**INSTRUCTIONS FOR THE TASK:** Retype the items exactly, character for character, leaving out the pictures.

**GIVEN RECORDS:**

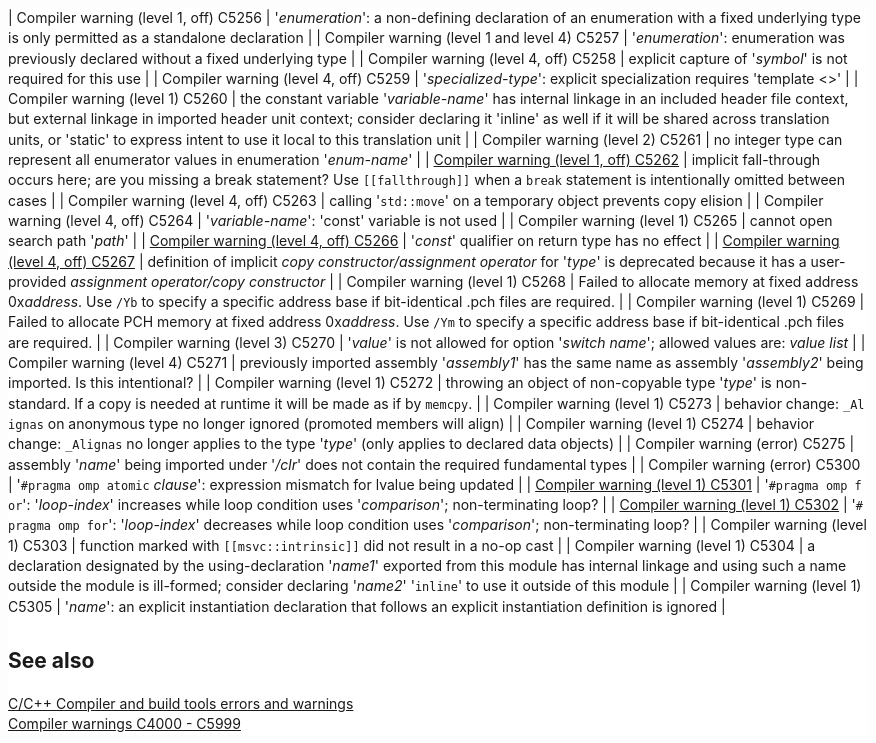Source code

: | Compiler warning (level 1, off) C5256 | '*enumeration*': a non-defining declaration of an enumeration with a fixed underlying type is only permitted as a standalone declaration |
| Compiler warning (level 1 and level 4) C5257 | '*enumeration*': enumeration was previously declared without a fixed underlying type |
| Compiler warning (level 4, off) C5258 | explicit capture of '*symbol*' is not required for this use |
| Compiler warning (level 4, off) C5259 | '*specialized-type*': explicit specialization requires 'template <>' |
| Compiler warning (level 1) C5260 | the constant variable '*variable-name*' has internal linkage in an included header file context, but external linkage in imported header unit context; consider declaring it 'inline' as well if it will be shared across translation units, or 'static' to express intent to use it local to this translation unit |
| Compiler warning (level 2) C5261 | no integer type can represent all enumerator values in enumeration '*enum-name*' |
| [Compiler warning (level 1, off) C5262](c5262.md) | implicit fall-through occurs here; are you missing a break statement? Use `[[fallthrough]]` when a `break` statement is intentionally omitted between cases |
| Compiler warning (level 4, off) C5263 | calling '`std::move`' on a temporary object prevents copy elision |
| Compiler warning (level 4, off) C5264 | '*variable-name*': 'const' variable is not used |
| Compiler warning (level 1) C5265 | cannot open search path '*path*' |
| [Compiler warning (level 4, off) C5266](compiler-warning-level-4-c5266.md) | '*const*' qualifier on return type has no effect |
| [Compiler warning (level 4, off) C5267](c5267.md) | definition of implicit *copy constructor/assignment operator* for '*type*' is deprecated because it has a user-provided *assignment operator/copy constructor* |
| Compiler warning (level 1) C5268 | Failed to allocate memory at fixed address 0x*address*. Use `/Yb` to specify a specific address base if bit-identical .pch files are required. |
| Compiler warning (level 1) C5269 | Failed to allocate PCH memory at fixed address 0x*address*. Use `/Ym` to specify a specific address base if bit-identical .pch files are required. |
| Compiler warning (level 3) C5270 | '*value*' is not allowed for option '*switch name*'; allowed values are: *value list* |
| Compiler warning (level 4) C5271 | previously imported assembly '*assembly1*' has the same name as assembly '*assembly2*' being imported. Is this intentional? |
| Compiler warning (level 1) C5272 | throwing an object of non-copyable type '*type*' is non-standard. If a copy is needed at runtime it will be made as if by `memcpy`. |
| Compiler warning (level 1) C5273 | behavior change: `_Alignas` on anonymous type no longer ignored (promoted members will align) |
| Compiler warning (level 1) C5274 | behavior change: `_Alignas` no longer applies to the type '*type*' (only applies to declared data objects) |
| Compiler warning (error) C5275 | assembly '*name*' being imported under '*/clr*' does not contain the required fundamental types |
| Compiler warning (error) C5300 | '`#pragma omp atomic` *clause*': expression mismatch for lvalue being updated |
| [Compiler warning (level 1) C5301](c5301-c5302.md) | '`#pragma omp for`': '*loop-index*' increases while loop condition uses '*comparison*'; non-terminating loop? |
| [Compiler warning (level 1) C5302](c5301-c5302.md) | '`#pragma omp for`': '*loop-index*' decreases while loop condition uses '*comparison*'; non-terminating loop? |
| Compiler warning (level 1) C5303 | function marked with `[[msvc::intrinsic]]` did not result in a no-op cast |
| Compiler warning (level 1) C5304 | a declaration designated by the using-declaration '*name1*' exported from this module has internal linkage and using such a name outside the module is ill-formed; consider declaring '*name2*' '`inline`' to use it outside of this module |
| Compiler warning (level 1) C5305 | '*name*': an explicit instantiation declaration that follows an explicit instantiation definition is ignored |

## See also

[C/C++ Compiler and build tools errors and warnings](../compiler-errors-1/c-cpp-build-errors.md)\
[Compiler warnings C4000 - C5999](compiler-warnings-c4000-c5999.md)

**SOLUTION TO THE PROBLEM:**
Source code

: | Compiler warning (level 1, off) C5256 | '*enumeration*': a non-defining declaration of an enumeration with a fixed underlying type is only permitted as a standalone declaration |
| Compiler warning (level 1 and level 4) C5257 | '*enumeration*': enumeration was previously declared without a fixed underlying type |
| Compiler warning (level 4, off) C5258 | explicit capture of '*symbol*' is not required for this use |
| Compiler warning (level 4, off) C5259 | '*specialized-type*': explicit specialization requires 'template <>' |
| Compiler warning (level 1) C5260 | the constant variable '*variable-name*' has internal linkage in an included header file context, but external linkage in imported header unit context; consider declaring it 'inline' as well if it will be shared across translation units, or 'static' to express intent to use it local to this translation unit |
| Compiler warning (level 2) C5261 | no integer type can represent all enumerator values in enumeration '*enum-name*' |
| [Compiler warning (level 1, off) C5262](c5262.md) | implicit fall-through occurs here; are you missing a break statement? Use `[[fallthrough]]` when a `break` statement is intentionally omitted between cases |
| Compiler warning (level 4, off) C5263 | calling '`std::move`' on a temporary object prevents copy elision |
| Compiler warning (level 4, off) C5264 | '*variable-name*': 'const' variable is not used |
| Compiler warning (level 1) C5265 | cannot open search path '*path*' |
| [Compiler warning (level 4, off) C5266](compiler-warning-level-4-c5266.md) | '*const*' qualifier on return type has no effect |
| [Compiler warning (level 4, off) C5267](c5267.md) | definition of implicit *copy constructor/assignment operator* for '*type*' is deprecated because it has a user-provided *assignment operator/copy constructor* |
| Compiler warning (level 1) C5268 | Failed to allocate memory at fixed address 0x*address*. Use `/Yb` to specify a specific address base if bit-identical .pch files are required. |
| Compiler warning (level 1) C5269 | Failed to allocate PCH memory at fixed address 0x*address*. Use `/Ym` to specify a specific address base if bit-identical .pch files are required. |
| Compiler warning (level 3) C5270 | '*value*' is not allowed for option '*switch name*'; allowed values are: *value list* |
| Compiler warning (level 4) C5271 | previously imported assembly '*assembly1*' has the same name as assembly '*assembly2*' being imported. Is this intentional? |
| Compiler warning (level 1) C5272 | throwing an object of non-copyable type '*type*' is non-standard. If a copy is needed at runtime it will be made as if by `memcpy`. |
| Compiler warning (level 1) C5273 | behavior change: `_Alignas` on anonymous type no longer ignored (promoted members will align) |
| Compiler warning (level 1) C5274 | behavior change: `_Alignas` no longer applies to the type '*type*' (only applies to declared data objects) |
| Compiler warning (error) C5275 | assembly '*name*' being imported under '*/clr*' does not contain the required fundamental types |
| Compiler warning (error) C5300 | '`#pragma omp atomic` *clause*': expression mismatch for lvalue being updated |
| [Compiler warning (level 1) C5301](c5301-c5302.md) | '`#pragma omp for`': '*loop-index*' increases while loop condition uses '*comparison*'; non-terminating loop? |
| [Compiler warning (level 1) C5302](c5301-c5302.md) | '`#pragma omp for`': '*loop-index*' decreases while loop condition uses '*comparison*'; non-terminating loop? |
| Compiler warning (level 1) C5303 | function marked with `[[msvc::intrinsic]]` did not result in a no-op cast |
| Compiler warning (level 1) C5304 | a declaration designated by the using-declaration '*name1*' exported from this module has internal linkage and using such a name outside the module is ill-formed; consider declaring '*name2*' '`inline`' to use it outside of this module |
| Compiler warning (level 1) C5305 | '*name*': an explicit instantiation declaration that follows an explicit instantiation definition is ignored |

## See also

[C/C++ Compiler and build tools errors and warnings](../compiler-errors-1/c-cpp-build-errors.md)\
[Compiler warnings C4000 - C5999](compiler-warnings-c4000-c5999.md)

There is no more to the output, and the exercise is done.